Data aktualizacji: 10 lipca 2024
Data utworzenia: 29 sierpnia 2023
Przeczytasz w 4 min
Taki test wykrywa wzrost hormonu luteinizującego (LH) w organizmie kobiety. Tuż przed owulacją dochodzi do jego nagłego wzrostu (tzw. pick), a owulacja następuje zwykle w ciągu 24–36 godzin po owym wzroście. Właśnie w tym czasie prawdopodobieństwo zapłodnienia jest najwyższe.
O tym kiedy zrobić test owulacyjny decyduje kilka czynników. W pierwszej kolejności należy określić długość cyklu miesiączkowego. Liczy się go od pierwszego dnia krwawienia do ostatniego dnia przed następnym krwawieniem. Następnie, dzięki specjalnej tabelce, którą można znaleźć również w Internecie, można sprawdzić którego dnia cyklu zacząć stosować test owulacyjny. Jeśli cykl liczy 28 dni, po test owulacyjny najlepiej sięgnąć 11 dnia cyklu.
Z pewnością każdy z modeli będzie wymagał trochę innej obsługi. Warto więc stosować się do zaleceń z dołączonej przez producenta instrukcji. Niezbędny będzie czysty i suchy pojemniczek na mocz, w którym zanurzony zostanie pasek testowy. Istnieją również testy strumieniowe, podobne do testów ciążowych. Dla uzyskania lepszych wyników, każde badanie powinno być wykonane mniej więcej o tej samej porze dnia.

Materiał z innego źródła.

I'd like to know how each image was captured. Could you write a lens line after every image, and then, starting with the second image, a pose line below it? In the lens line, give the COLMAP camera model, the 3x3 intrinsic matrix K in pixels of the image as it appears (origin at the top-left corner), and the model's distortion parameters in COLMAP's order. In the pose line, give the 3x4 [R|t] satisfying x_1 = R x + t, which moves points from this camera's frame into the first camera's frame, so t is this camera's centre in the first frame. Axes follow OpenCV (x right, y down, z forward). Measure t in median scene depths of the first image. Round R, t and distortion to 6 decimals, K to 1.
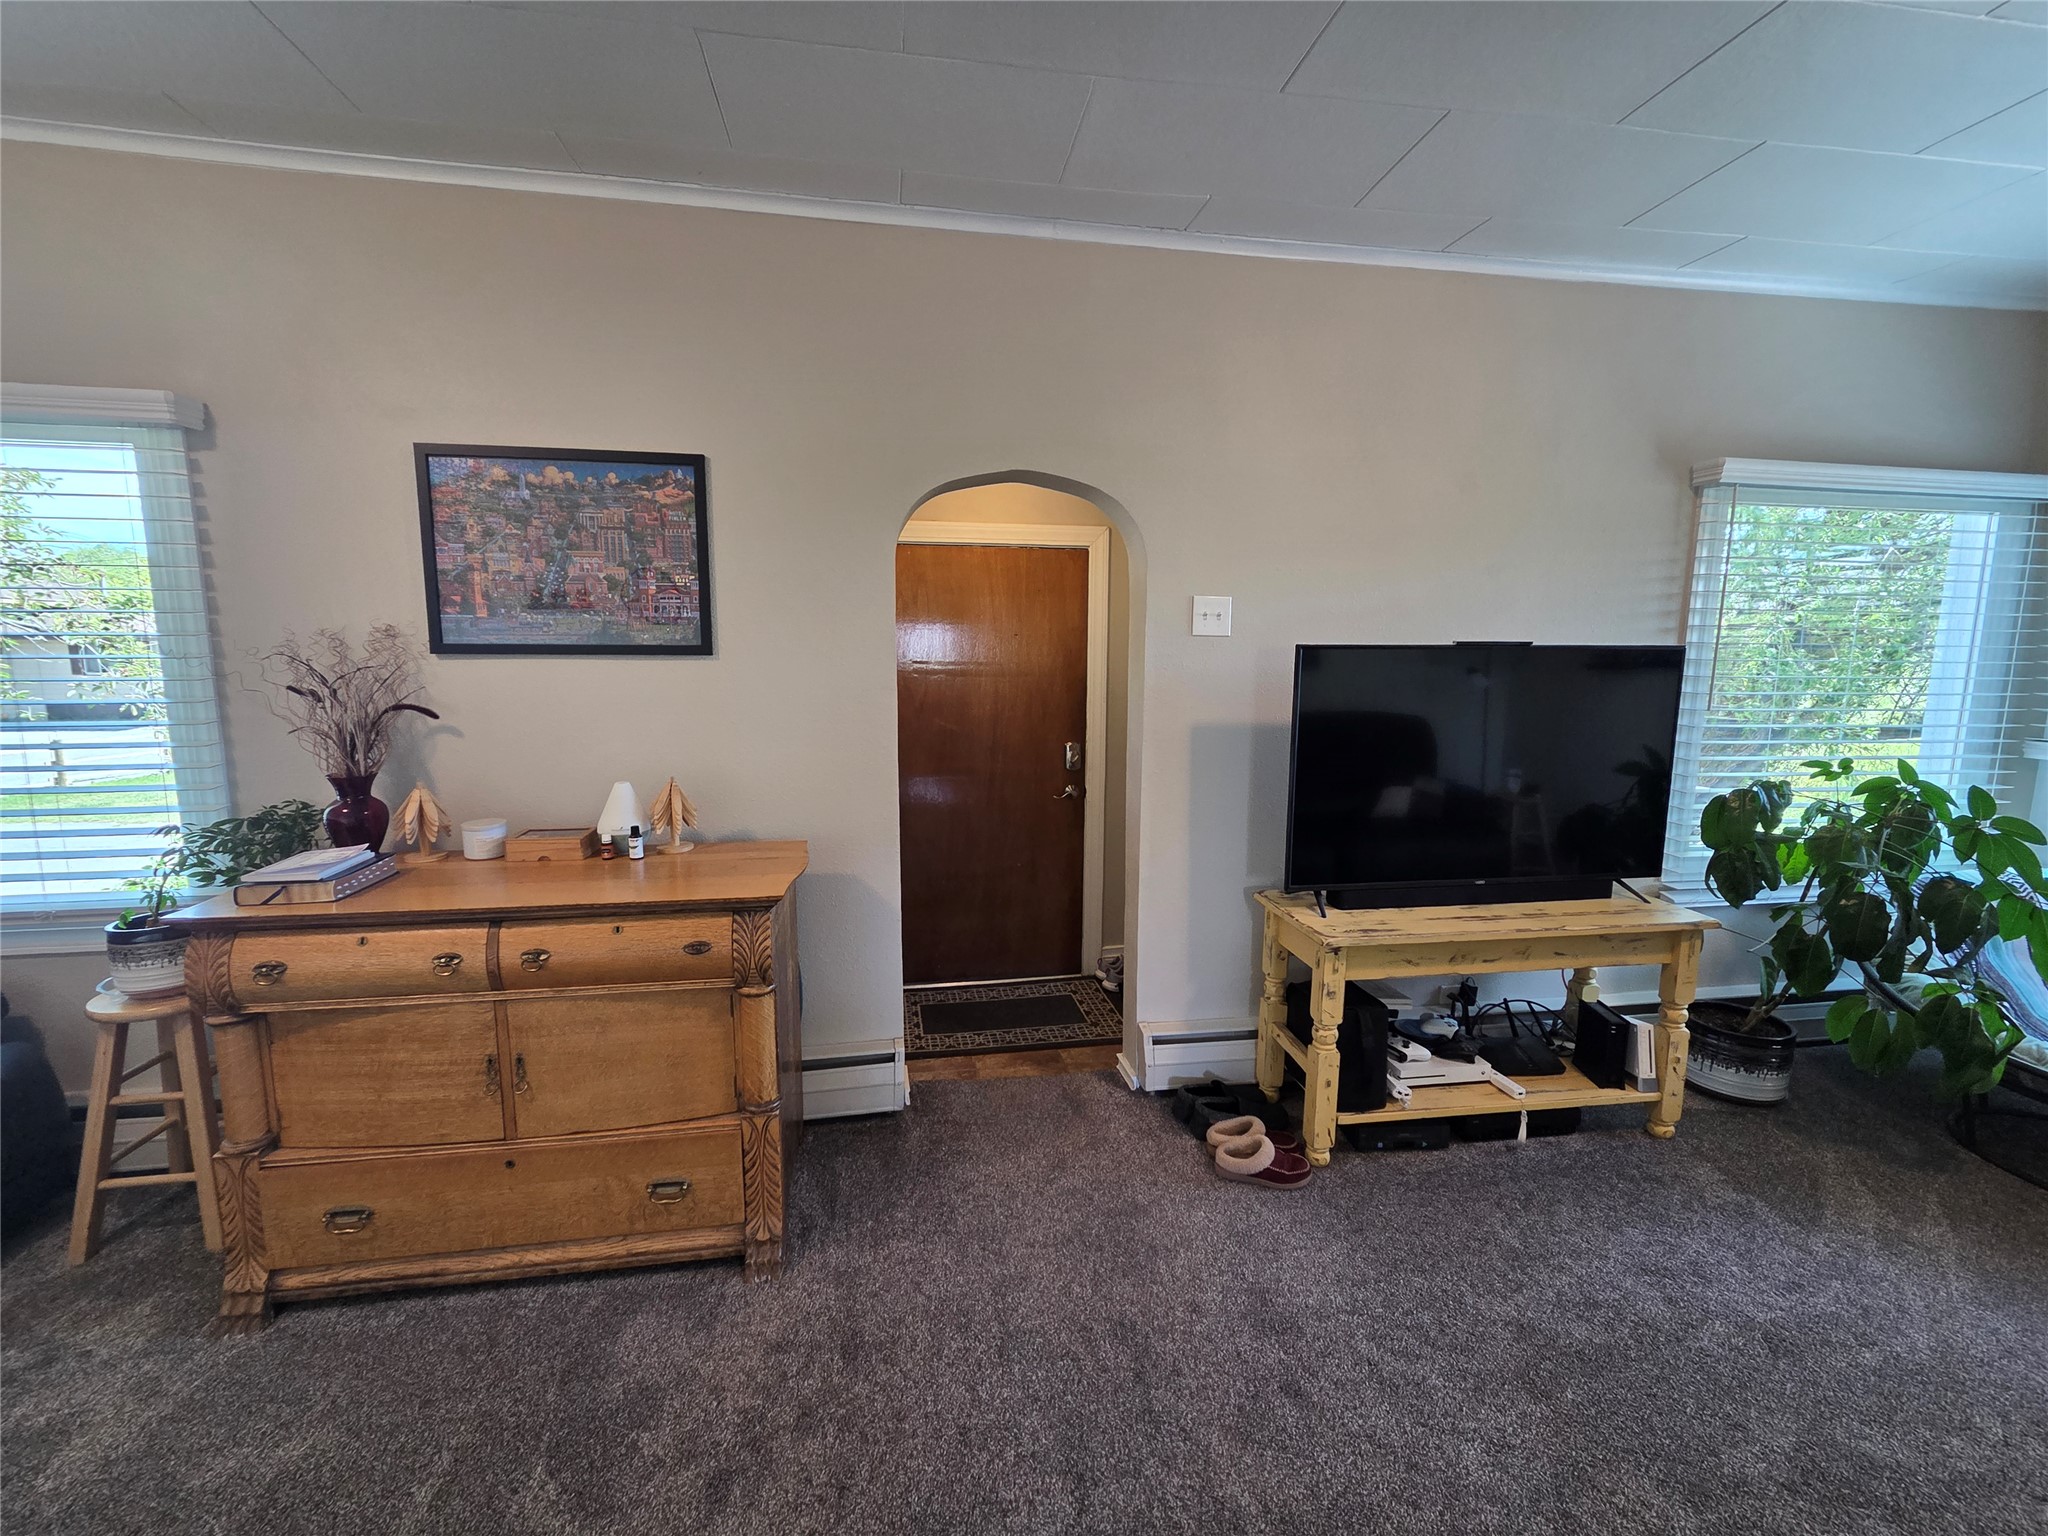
lens RADIAL K [[827.1, 0, 1024.0], [0, 827.1, 769.9], [0, 0, 1]] dist [0.000429, 0.000081]
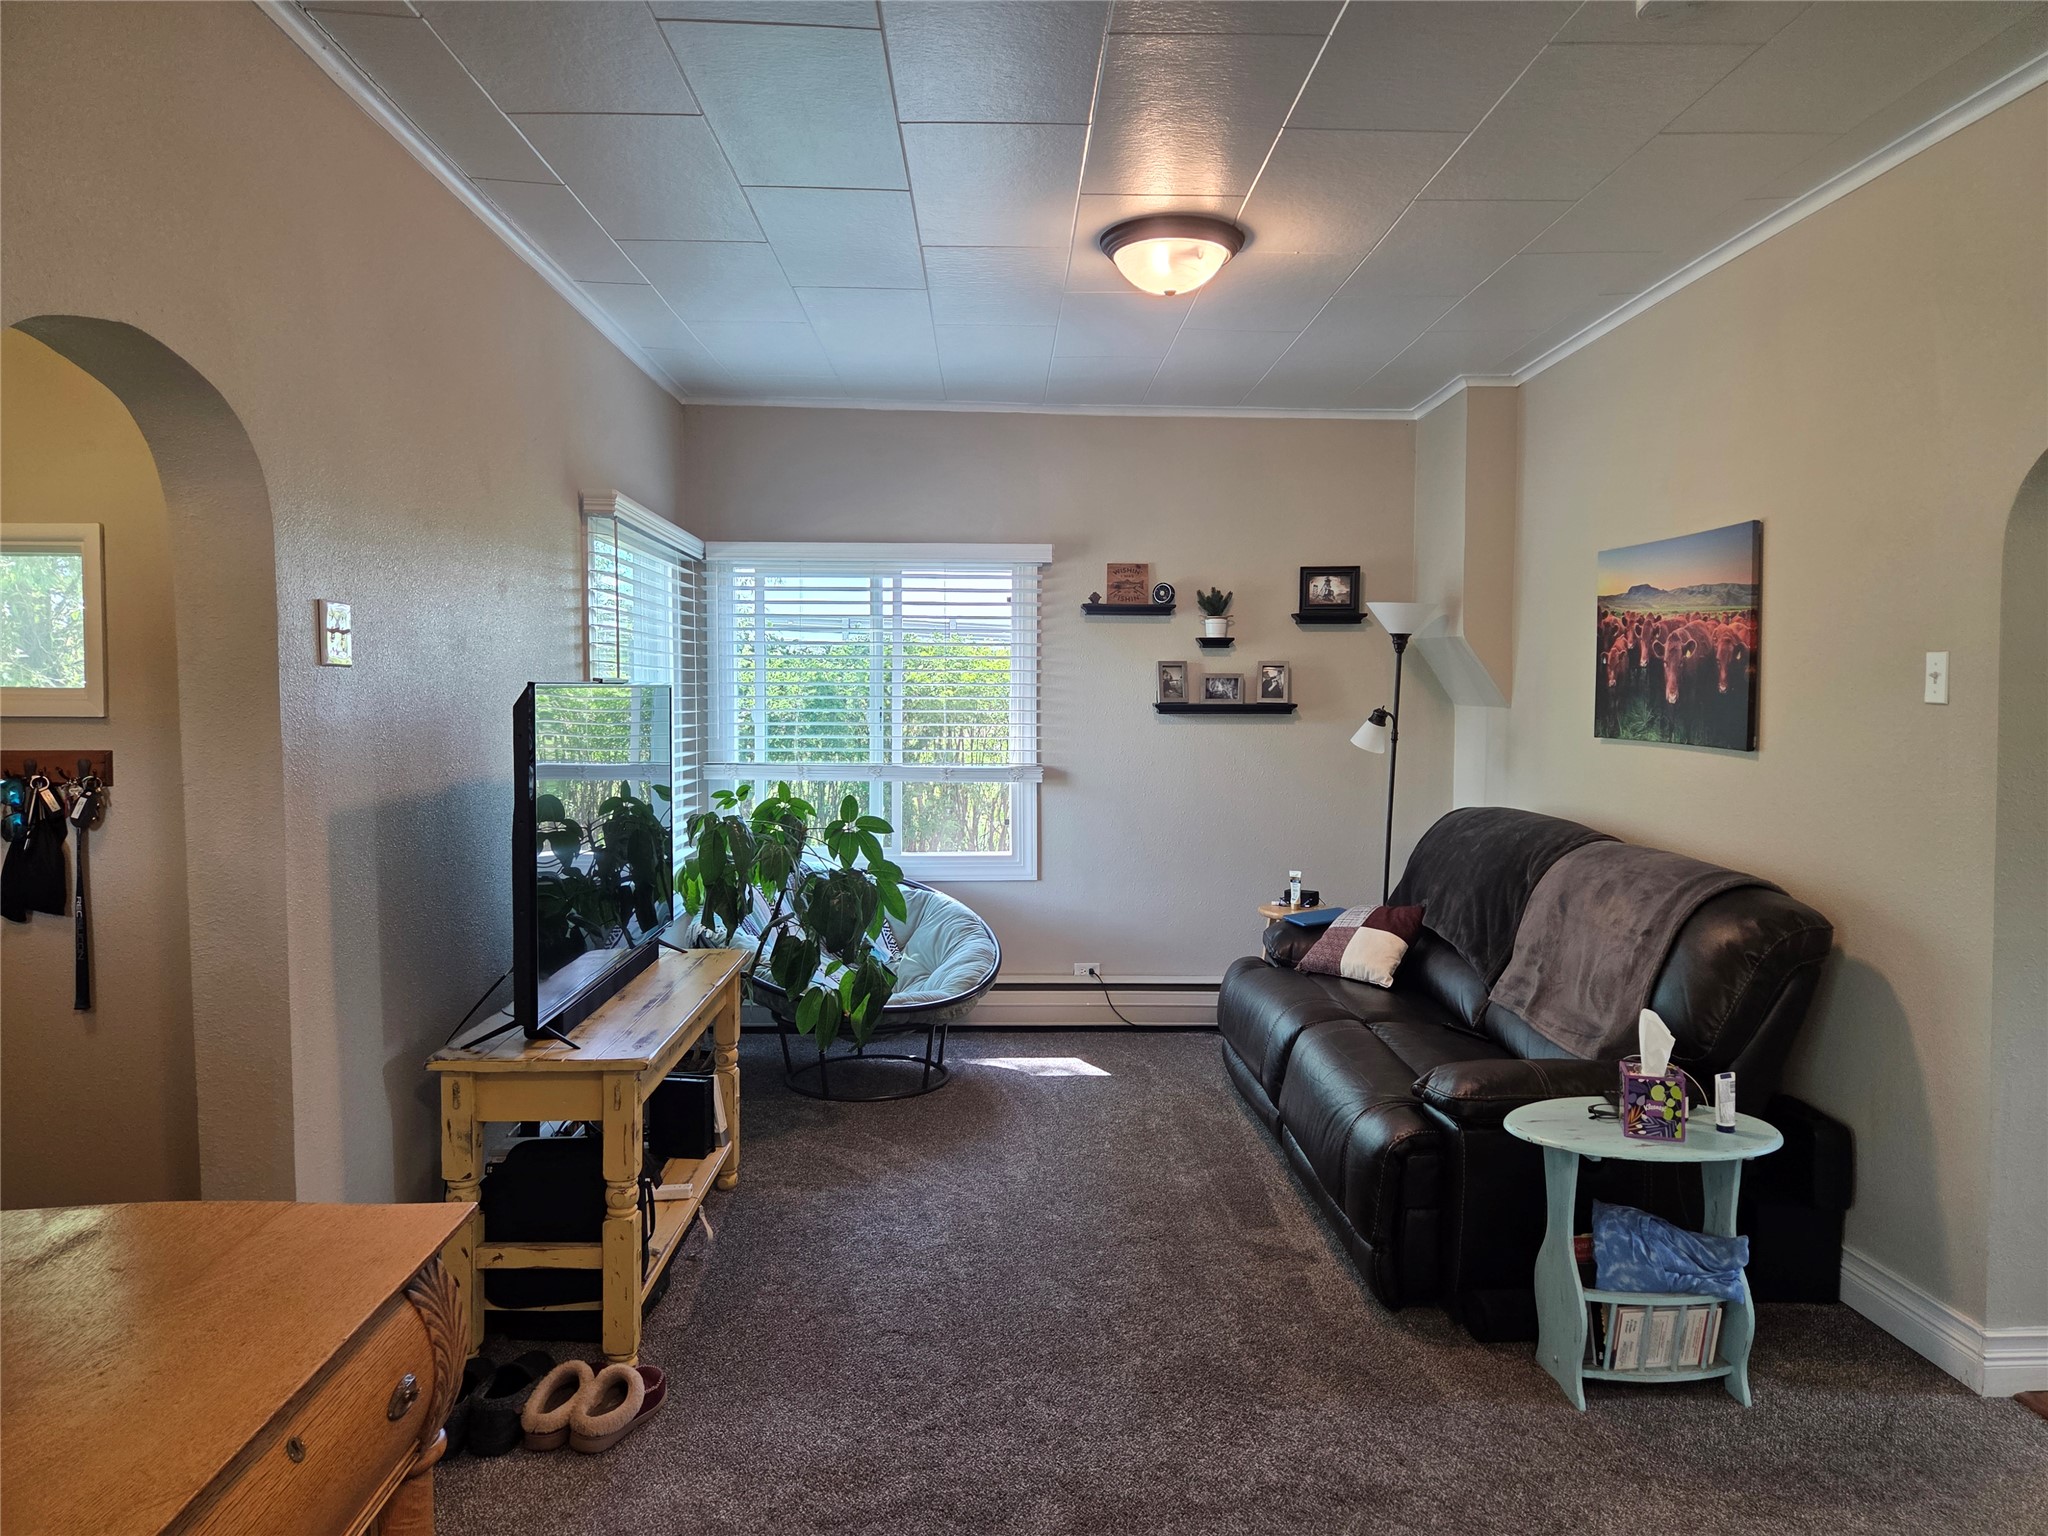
lens RADIAL K [[1382.6, 0, 1024.7], [0, 1382.6, 763.2], [0, 0, 1]] dist [0.009691, 0.001307]
pose [[0.122235, -0.065355, 0.990347, -0.784980], [0.138769, 0.989154, 0.048149, -0.080630], [-0.982752, 0.131544, 0.129979, 0.399166]]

Zwykle producenci radzą, by nie wykonywać badania testem owulacyjnym z pierwszego, porannego moczu. Jest on zagęszczony i może zakłamywać wynik. Ponadto, na około 2 godziny przed badaniem należy ograniczyć spożycie płynów. Na pasku testu owulacyjnego lub w kalendarzyku warto zanotować bieżąco daty, godziny i wyniki badań. Jeśli test wskazał w moczu zwiększony poziom hormonu luteinizującego to kolejne 24-36 godzin to najlepszy moment na odrobinę przyjemności.
– Testy owulacyjne stosowałam przez dwa miesiące. W pierwszym okresie nic nie pokazały i szczerze mówiąc zwątpiłam w ich działanie. Po rozmowie z przyjaciółkami, jedna z nich, zwróciła uwagę, że moje cykle są nieregularne i poleciła, abym spróbowała przez miesiąc robić testy codziennie przez cały cykl. Okazało się, że mam owulację w zupełnie innym czasie niż myślałam – pisze Kasia, jedna z aktywnych internautek.
Należy jednak pamiętać, że testy owulacyjne tylko pomagają w „upolowaniu” dni płodnych. Zapowiadają owulację, ale nie potwierdzają jej wystąpienia. Ponadto, nie będą sygnalizowały nieprawidłowości w zakresie innych czynników wpływających na możliwość zajścia w ciążę. Są też niewiarygodne w przypadku kobiet, których cykle są nieregularne, krótsze niż 25 dni i dłuższe niż 35 dni. Nic nie zastąpi konsultacji z lekarzem i indywidualnego podejścia do pacjentki. Jeżeli po dłuższym stosowaniu tej metody, kobieta nie może zajść w ciążę, powinna udać się do specjalisty.